(Records supplied)
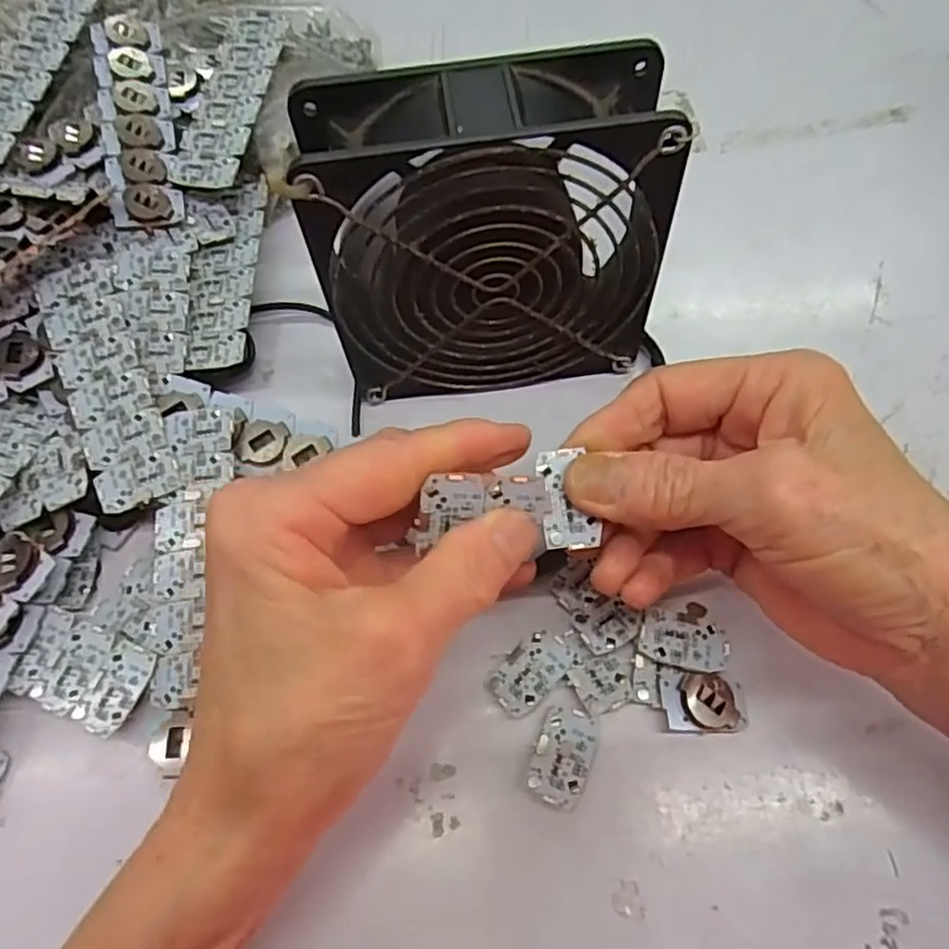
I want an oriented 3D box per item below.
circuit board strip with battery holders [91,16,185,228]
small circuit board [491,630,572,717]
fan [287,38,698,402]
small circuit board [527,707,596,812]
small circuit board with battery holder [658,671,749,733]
(End Records supplied)
→ **Instructions to follow**: Lines from the entries that contain the string "board" must be found and copied.

→ **Written response**:
circuit board strip with battery holders [91,16,185,228]
small circuit board [491,630,572,717]
small circuit board [527,707,596,812]
small circuit board with battery holder [658,671,749,733]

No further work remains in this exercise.